If shunts block, they are unable to drain the excess CSF and the pressure within the head (intracranial pressure, or ICP) increases.

Acute shunt malfunction

Acute shunt malfunction in babies and very young children occurring before the bones of the skull begin to fuse together can lead to increase in head circumference before signs of raised intracranial pressure become obvious.

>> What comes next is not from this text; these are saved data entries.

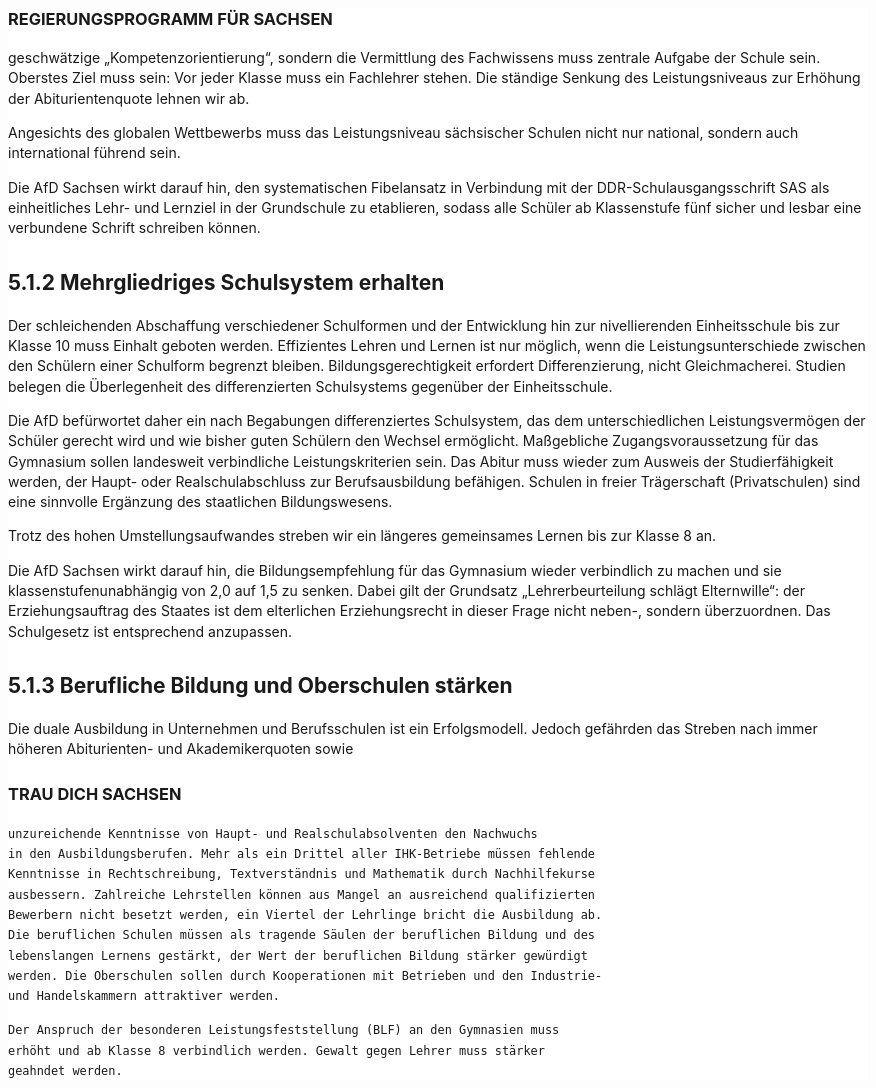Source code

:### REGIERUNGSPROGRAMM FÜR SACHSEN

geschwätzige „Kompetenzorientierung“, sondern die Vermittlung des Fachwissens
muss zentrale Aufgabe der Schule sein. Oberstes Ziel muss sein: Vor jeder Klasse
muss ein Fachlehrer stehen. Die ständige Senkung des Leistungsniveaus zur Erhöhung
der Abiturientenquote lehnen wir ab.

Angesichts des globalen Wettbewerbs muss das Leistungsniveau sächsischer Schulen
nicht nur national, sondern auch international führend sein.

Die AfD Sachsen wirkt darauf hin, den systematischen Fibelansatz in Verbindung
mit der DDR-Schulausgangsschrift SAS als einheitliches Lehr- und Lernziel in der
Grundschule zu etablieren, sodass alle Schüler ab Klassenstufe fünf sicher und lesbar
eine verbundene Schrift schreiben können.

## 5.1.2 Mehrgliedriges Schulsystem erhalten

Der schleichenden Abschaffung verschiedener Schulformen und der Entwicklung hin
zur nivellierenden Einheitsschule bis zur Klasse 10 muss Einhalt geboten werden.
Effizientes Lehren und Lernen ist nur möglich, wenn die Leistungsunterschiede
zwischen den Schülern einer Schulform begrenzt bleiben. Bildungsgerechtigkeit
erfordert Differenzierung, nicht Gleichmacherei. Studien belegen die Überlegenheit
des differenzierten Schulsystems gegenüber der Einheitsschule.

Die AfD befürwortet daher ein nach Begabungen differenziertes Schulsystem, das
dem unterschiedlichen Leistungsvermögen der Schüler gerecht wird und wie bisher
guten Schülern den Wechsel ermöglicht. Maßgebliche Zugangsvoraussetzung für das
Gymnasium sollen landesweit verbindliche Leistungskriterien sein. Das Abitur muss
wieder zum Ausweis der Studierfähigkeit werden, der Haupt- oder Realschulabschluss
zur Berufsausbildung befähigen. Schulen in freier Trägerschaft (Privatschulen) sind
eine sinnvolle Ergänzung des staatlichen Bildungswesens.

Trotz des hohen Umstellungsaufwandes streben wir ein längeres gemeinsames Lernen
bis zur Klasse 8 an.

Die AfD Sachsen wirkt darauf hin, die Bildungsempfehlung für das Gymnasium wieder
verbindlich zu machen und sie klassenstufenunabhängig von 2,0 auf 1,5 zu senken.
Dabei gilt der Grundsatz „Lehrerbeurteilung schlägt Elternwille“: der Erziehungsauftrag
des Staates ist dem elterlichen Erziehungsrecht in dieser Frage nicht neben-, sondern
überzuordnen. Das Schulgesetz ist entsprechend anzupassen.

## 5.1.3 Berufliche Bildung und Oberschulen stärken

Die duale Ausbildung in Unternehmen und Berufsschulen ist ein Erfolgsmodell. Jedoch
gefährden das Streben nach immer höheren Abiturienten- und Akademikerquoten sowie


### TRAU DICH SACHSEN

```
unzureichende Kenntnisse von Haupt- und Realschulabsolventen den Nachwuchs
in den Ausbildungsberufen. Mehr als ein Drittel aller IHK-Betriebe müssen fehlende
Kenntnisse in Rechtschreibung, Textverständnis und Mathematik durch Nachhilfekurse
ausbessern. Zahlreiche Lehrstellen können aus Mangel an ausreichend qualifizierten
Bewerbern nicht besetzt werden, ein Viertel der Lehrlinge bricht die Ausbildung ab.
Die beruflichen Schulen müssen als tragende Säulen der beruflichen Bildung und des
lebenslangen Lernens gestärkt, der Wert der beruflichen Bildung stärker gewürdigt
werden. Die Oberschulen sollen durch Kooperationen mit Betrieben und den Industrie-
und Handelskammern attraktiver werden.
```
```
Der Anspruch der besonderen Leistungsfeststellung (BLF) an den Gymnasien muss
erhöht und ab Klasse 8 verbindlich werden. Gewalt gegen Lehrer muss stärker
geahndet werden.
```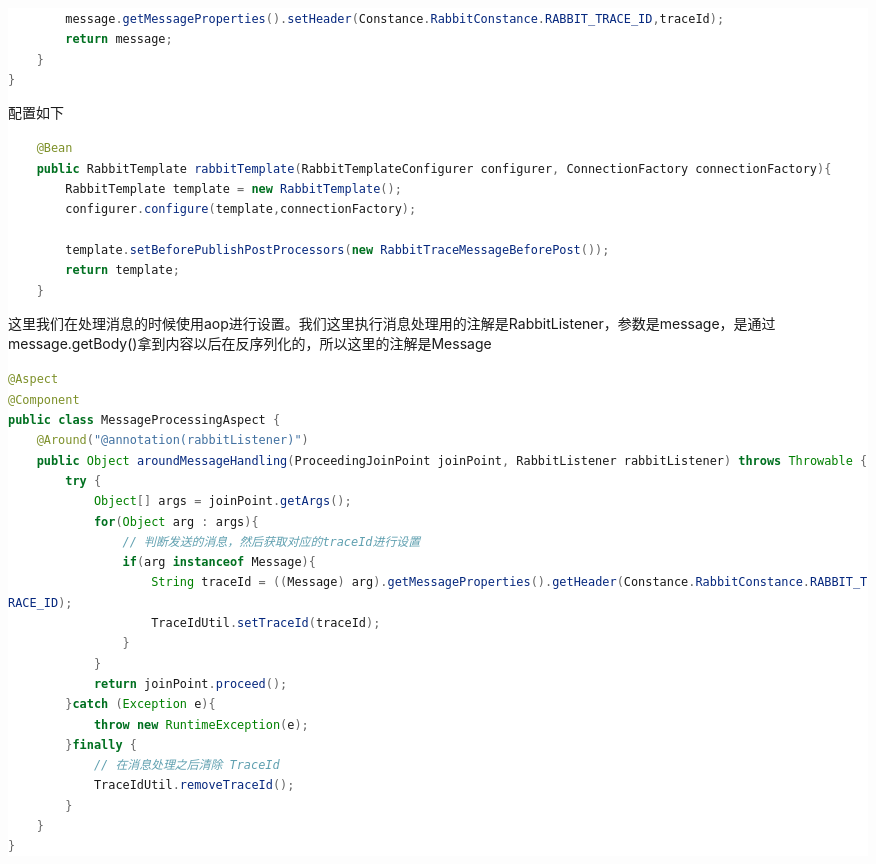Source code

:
 ```java
        message.getMessageProperties().setHeader(Constance.RabbitConstance.RABBIT_TRACE_ID,traceId);
        return message;
    }
}
```

配置如下

```java
	@Bean
    public RabbitTemplate rabbitTemplate(RabbitTemplateConfigurer configurer, ConnectionFactory connectionFactory){
        RabbitTemplate template = new RabbitTemplate();
        configurer.configure(template,connectionFactory);

        template.setBeforePublishPostProcessors(new RabbitTraceMessageBeforePost());
        return template;
    }
```

这里我们在处理消息的时候使用aop进行设置。我们这里执行消息处理用的注解是RabbitListener，参数是message，是通过message.getBody()拿到内容以后在反序列化的，所以这里的注解是Message

```java
@Aspect
@Component
public class MessageProcessingAspect {
    @Around("@annotation(rabbitListener)")
    public Object aroundMessageHandling(ProceedingJoinPoint joinPoint, RabbitListener rabbitListener) throws Throwable {
        try {
            Object[] args = joinPoint.getArgs();
            for(Object arg : args){
                // 判断发送的消息，然后获取对应的traceId进行设置
                if(arg instanceof Message){
                    String traceId = ((Message) arg).getMessageProperties().getHeader(Constance.RabbitConstance.RABBIT_TRACE_ID);
                    TraceIdUtil.setTraceId(traceId);
                }
            }
            return joinPoint.proceed();
        }catch (Exception e){
            throw new RuntimeException(e);
        }finally {
            // 在消息处理之后清除 TraceId
            TraceIdUtil.removeTraceId();
        }
    }
}

```

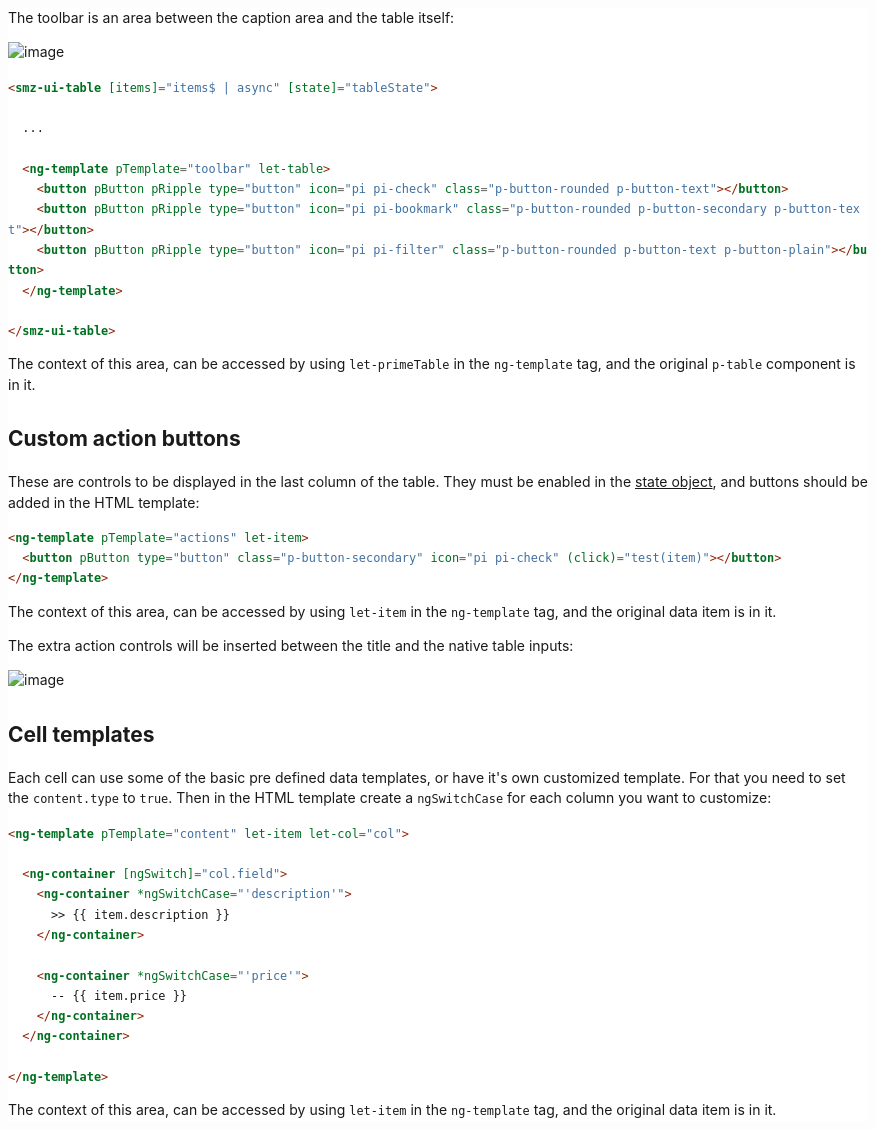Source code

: The toolbar is an area between the caption area and the table itself:

![image](https://user-images.githubusercontent.com/10734059/118309717-0aa35c80-b4c4-11eb-933d-9542098af84a.png)


```html
<smz-ui-table [items]="items$ | async" [state]="tableState">

  ...

  <ng-template pTemplate="toolbar" let-table>
    <button pButton pRipple type="button" icon="pi pi-check" class="p-button-rounded p-button-text"></button>
    <button pButton pRipple type="button" icon="pi pi-bookmark" class="p-button-rounded p-button-secondary p-button-text"></button>
    <button pButton pRipple type="button" icon="pi pi-filter" class="p-button-rounded p-button-text p-button-plain"></button>
  </ng-template>

</smz-ui-table>
```

The context of this area, can be accessed by using `let-primeTable` in the `ng-template` tag, and the original `p-table` component is in it.

## Custom action buttons
These are controls to be displayed in the last column of the table. They must be enabled in the [state object](##actions), and buttons should be added in the HTML template:

```html
<ng-template pTemplate="actions" let-item>
  <button pButton type="button" class="p-button-secondary" icon="pi pi-check" (click)="test(item)"></button>
</ng-template>
```

The context of this area, can be accessed by using `let-item` in the `ng-template` tag, and the original data item is in it.

The extra action controls will be inserted between the title and the native table inputs:

![image](https://user-images.githubusercontent.com/10734059/118338346-4e11c100-b4ec-11eb-8089-d87520e35316.png)

## Cell templates

Each cell can use some of the basic pre defined data templates, or have it's own customized template. For that you need to set the `content.type` to `true`. Then in the HTML template create a `ngSwitchCase` for each column you want to customize:

```html
<ng-template pTemplate="content" let-item let-col="col">

  <ng-container [ngSwitch]="col.field">
    <ng-container *ngSwitchCase="'description'">
      >> {{ item.description }}
    </ng-container>

    <ng-container *ngSwitchCase="'price'">
      -- {{ item.price }}
    </ng-container>
  </ng-container>

</ng-template>
```
The context of this area, can be accessed by using `let-item` in the `ng-template` tag, and the original data item is in it.
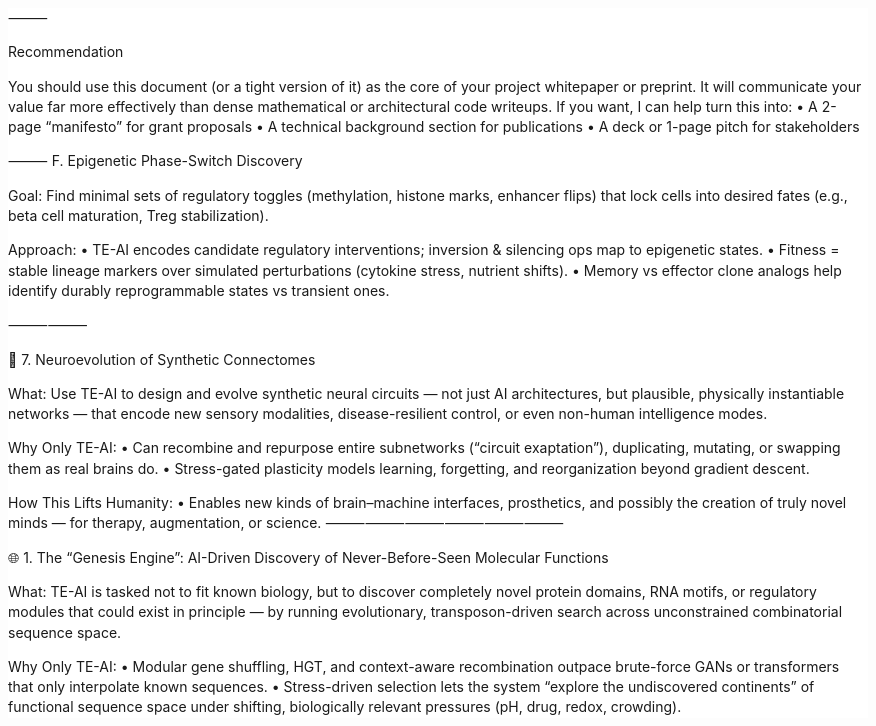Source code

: ⸻

Recommendation

You should use this document (or a tight version of it) as the core of your project whitepaper or preprint.
It will communicate your value far more effectively than dense mathematical or architectural code writeups.
If you want, I can help turn this into:
• A 2-page “manifesto” for grant proposals
• A technical background section for publications
• A deck or 1-page pitch for stakeholders

⸻
F. Epigenetic Phase-Switch Discovery

Goal: Find minimal sets of regulatory toggles (methylation, histone marks, enhancer flips) that lock cells into desired fates (e.g., beta cell maturation, Treg stabilization).

Approach:
• TE-AI encodes candidate regulatory interventions; inversion & silencing ops map to epigenetic states.
• Fitness = stable lineage markers over simulated perturbations (cytokine stress, nutrient shifts).
• Memory vs effector clone analogs help identify durably reprogrammable states vs transient ones.

⸻⸻

🧠 7. Neuroevolution of Synthetic Connectomes

What:
Use TE-AI to design and evolve synthetic neural circuits — not just AI architectures, but plausible, physically instantiable networks — that encode new sensory modalities, disease-resilient control, or even non-human intelligence modes.

Why Only TE-AI:
• Can recombine and repurpose entire subnetworks (“circuit exaptation”), duplicating, mutating, or swapping them as real brains do.
• Stress-gated plasticity models learning, forgetting, and reorganization beyond gradient descent.

How This Lifts Humanity:
• Enables new kinds of brain–machine interfaces, prosthetics, and possibly the creation of truly novel minds — for therapy, augmentation, or science.
⸻⸻⸻⸻⸻⸻

🌐 1. The “Genesis Engine”: AI-Driven Discovery of Never-Before-Seen Molecular Functions

What:
TE-AI is tasked not to fit known biology, but to discover completely novel protein domains, RNA motifs, or regulatory modules that could exist in principle — by running evolutionary, transposon-driven search across unconstrained combinatorial sequence space.

Why Only TE-AI:
• Modular gene shuffling, HGT, and context-aware recombination outpace brute-force GANs or transformers that only interpolate known sequences.
• Stress-driven selection lets the system “explore the undiscovered continents” of functional sequence space under shifting, biologically relevant pressures (pH, drug, redox, crowding).
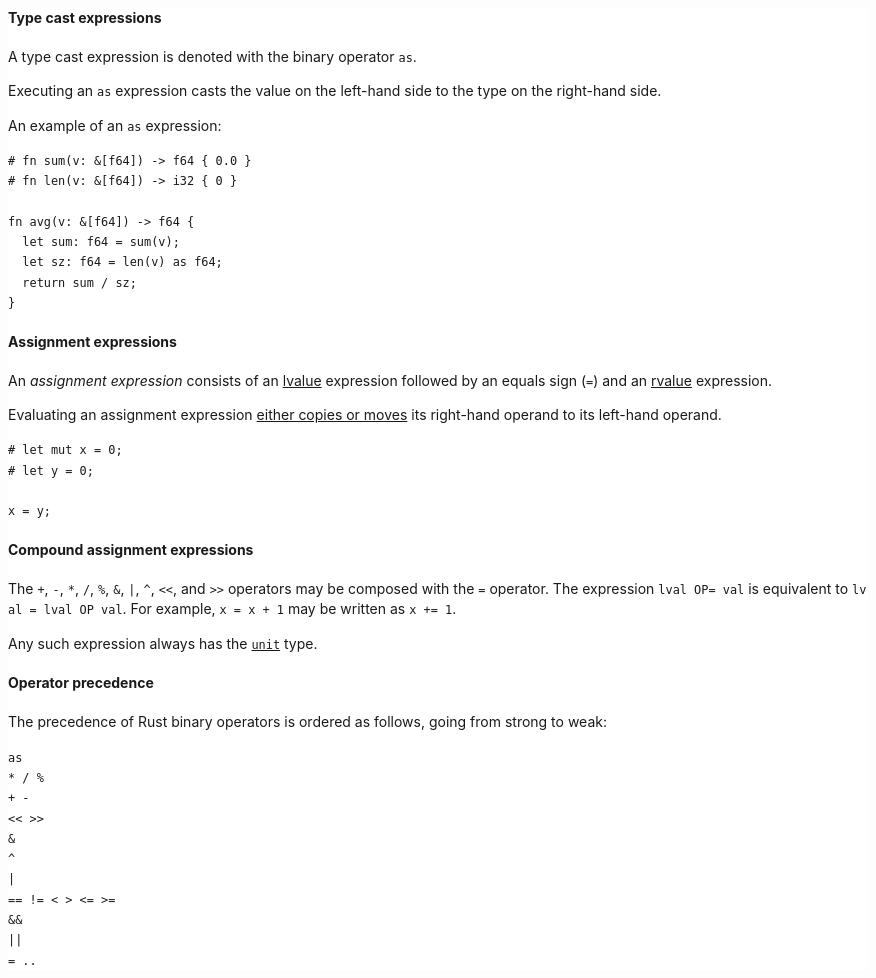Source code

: #### Type cast expressions

A type cast expression is denoted with the binary operator `as`.

Executing an `as` expression casts the value on the left-hand side to the type
on the right-hand side.

An example of an `as` expression:

```
# fn sum(v: &[f64]) -> f64 { 0.0 }
# fn len(v: &[f64]) -> i32 { 0 }

fn avg(v: &[f64]) -> f64 {
  let sum: f64 = sum(v);
  let sz: f64 = len(v) as f64;
  return sum / sz;
}
```

#### Assignment expressions

An _assignment expression_ consists of an
[lvalue](#lvalues,-rvalues-and-temporaries) expression followed by an equals
sign (`=`) and an [rvalue](#lvalues,-rvalues-and-temporaries) expression.

Evaluating an assignment expression [either copies or
moves](#moved-and-copied-types) its right-hand operand to its left-hand
operand.

```
# let mut x = 0;
# let y = 0;

x = y;
```

#### Compound assignment expressions

The `+`, `-`, `*`, `/`, `%`, `&`, `|`, `^`, `<<`, and `>>` operators may be
composed with the `=` operator. The expression `lval OP= val` is equivalent to
`lval = lval OP val`. For example, `x = x + 1` may be written as `x += 1`.

Any such expression always has the [`unit`](#primitive-types) type.

#### Operator precedence

The precedence of Rust binary operators is ordered as follows, going from
strong to weak:

```{.text .precedence}
as
* / %
+ -
<< >>
&
^
|
== != < > <= >=
&&
||
= ..
```


[book]: book/index.html
[standard]: std/index.html
[grammar]: grammar.html
[^inputformat]: Substitute definitions for the special Unicode productions are
[^cratesourcefile]: A crate is somewhat analogous to an *assembly* in the
[noalias]: http://llvm.org/docs/LangRef.html#noalias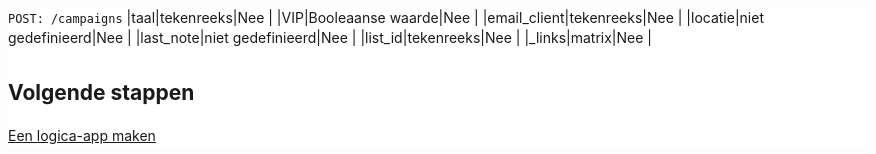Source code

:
 ```POST: /campaigns```
|taal|tekenreeks|Nee |
|VIP|Booleaanse waarde|Nee |
|email_client|tekenreeks|Nee |
|locatie|niet gedefinieerd|Nee |
|last_note|niet gedefinieerd|Nee |
|list_id|tekenreeks|Nee |
|_links|matrix|Nee |


## <a name="next-steps"></a>Volgende stappen
[Een logica-app maken](../app-service-logic/app-service-logic-create-a-logic-app.md)
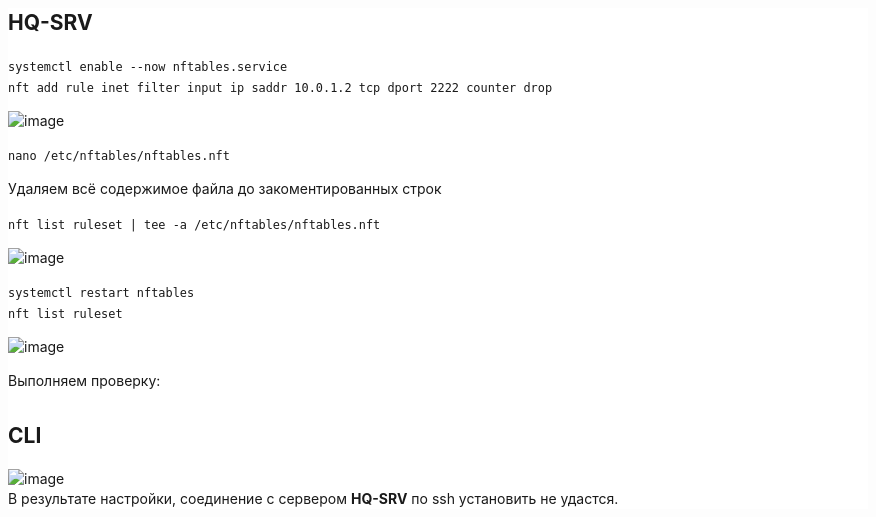 ## **HQ-SRV**

```
systemctl enable --now nftables.service
nft add rule inet filter input ip saddr 10.0.1.2 tcp dport 2222 counter drop
```
![image](https://github.com/KiLlYoUrSeLf06/crhbys/blob/main/screenshot/Screenshot_HQ-SRV(7).png)  

```
nano /etc/nftables/nftables.nft
```
Удаляем всё содержимое файла до закоментированных строк

```
nft list ruleset | tee -a /etc/nftables/nftables.nft
```
![image](https://github.com/KiLlYoUrSeLf06/crhbys/blob/main/screenshot/Screenshot_HQ-SRV(8).png)  

```
systemctl restart nftables
nft list ruleset
```
![image](https://github.com/KiLlYoUrSeLf06/crhbys/blob/main/screenshot/Screenshot_HQ-SRV(9).png)  

Выполняем проверку:  
## **CLI**
![image](https://github.com/KiLlYoUrSeLf06/crhbys/blob/main/screenshot/Screenshot_CLI(6).png)  
В результате настройки, соединение с сервером **HQ-SRV** по ssh установить не удастся.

Other signs include:

  • bulging or tense fontanelle (‘soft spot’)
  • separation of the bones of the head (looking like ridges or furrows across the top of the head, or down the centre of the forehead)
  • lethargy – not wanting to play or do anything when awake
  • sleepiness (babies and small children should be fully alert when awake)
  • needing to be woken for feeds, slow and reluctant to feed, falling asleep during feeds
  • irritability, high pitched crying
  • sunsetting eyes (eyes look downwards, showing white above the coloured part instead of below)
  • vomiting.

In older children and adults the signs and symptoms may vary from person to person, and in the same person from one shunt malfunction to the next. The signs and symptoms below should be for guidance only. Not everyone will present with all the symptoms.

Possible signs and symptoms of shunt malfunction include:

  • headaches
  • neck pain
  • dizziness
  • vomiting
  • photophobia (light sensitivity) or other visual disturbances
  • drowsiness
  • seizures
  • loss of consciousness

People who have had previous shunt malfunctions may recognise their own ‘individual’ symptoms of raised pressure, but sometimes new signs and symptoms can present from one shunt blockage to the next.

In cases of unusual drowsiness, becoming unresponsive, reducing level of consciousness or unconscious: THINK SHUNT

People with suspected acute shunt malfunction should be seen at a Neurosurgical Unit within four hours of the onset of symptoms.

In the event of suspected acute shunt malfunction:

  • Call 999; arrange transport to a local Accident & Emergency Unit. Ensure paramedics and A&E staff are aware of shunt / hydrocephalus - Shine Shunt Alert Cards may be helpful
  • Call the neurosurgical unit if the person is under a neurosurgical team. If delayed in A&E triage, call the neurosurgical unit again
  • Encourage liaison between emergency services and neurosurgical unit.

Some people/ families may have their own agreements with their neurosurgical units in event of emergencies, such as ‘open access’ arrangements. These should be clearly recorded in healthcare plans etc.

Unless you have arrangements in place to go straight to your neurosurgical centre, you should go to your local A&E. Trying to get yourself to another town or city could result in a delay in getting treated.

Shunts can also malfunction over a prolonged period, and symptoms may be less clear, possibly including:

  • fatigue
  • general feelings of being unwell, lethargy
  • new or worsening visual or perceptual problems
  • changes in behaviour
  • decline in academic / mental / cognitive performance.

Review by a neurosurgeon should be arranged if chronic shunt problems are suspected. The person with the shunt may be less aware of the changes than the people around them, so discuss what you’re noticing, and offer support and prompting to get medical attention.

Chronic VA shunt infection can present with anaemia, persistent cough or kidney problems. If you have a VA shunt and have felt generally unwell for some time, ask your GP to arrange a blood test.